I found it extremely funny that todd said that planets are empty and boring, because irl, planets would be boring and and empty wastelands. Why do you make a boring game then todd? Are you stupid? Is that your dream game? Imagine you can make any videogame that you want and you go: i want it to be set in the middle desert.

Oh so there are gonna be pyramids, bandits and other points of interest?

No the desert is pretty empty and boring.

Oh, sounds pretty good.

I do not understand why Bethesda fans even deal with that shit. They must laugh their asses off every time someone doesn't refund starfield.

[–] Cethin@lemmy.zip 4 points 1 week ago

Honestly, I mostly agree they should be mostly empty and boring. They aren't though. They're absolutely full (of really boring stuff). There are no empty spaces. If there were then finding something would feel special. However, anywhere you land it shows you at least like ten points of interest nearby. I don't think there's anywhere on any planet that isn't inhabited despite supposedly no one colonizing most of the planets. Every location is generic, so none of its unique and you never find anything special.

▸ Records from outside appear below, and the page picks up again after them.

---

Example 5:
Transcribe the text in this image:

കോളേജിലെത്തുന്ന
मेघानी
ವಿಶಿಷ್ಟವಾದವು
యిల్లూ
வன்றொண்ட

Excitement and fun is built on the juxtaposition of the opposite. If everything is equally interesting, nothing is interesting. For example, in some space games finding life on other planets is exciting, because it's rare. In other games there's life on nearly every planet and it's boring because it's not different than anywhere else. To use loot drops as an example, if every drop was a legendary, legendary drop would be boring. You need most drops to be bland common items so the legendary drop stands out.

[–] ICastFist@programming.dev 4 points 1 week ago (1 children)

It’s all this bland uniform container of “content” with nothing making any of it stand out.

The big irony here is that they could damn well make weights for the procgen to create spots with dense "habitation" and others with zero points of interest. But nope, just generate a map, plop down 5-8 POI, call it a day. The "big cities" like New Atlantis stand out in the worst way possible, a small square of buildings surrounded by absolutely fucking nothing. They effectively copied the worst aspects of No Man's Sky

[–] Cethin@lemmy.zip 1 points 1 week ago

Yep. It isn't even a new thing for proc gen. That's how it's almost always done. You use perlin noise (usually multiple layers) to create different areas with different types of content. They just didn't do this, except for resource patches which are the least important thing to worry about.

[–] SaltySalamander@fedia.io -1 points 1 week ago (1 children)

Well before Starfield came out they said they couldn't make TES6 yet because the technology didn't exist

It's being built on the SAME ENGINE as tes5 was built on. I think they were blowing smoke.

[–] Cethin@lemmy.zip 3 points 1 week ago

Unreal Engine is old as fuck too (1995). The engine doesn't matter if they put the work in to fix the issues. The problem is they don't seem to be making that a priority.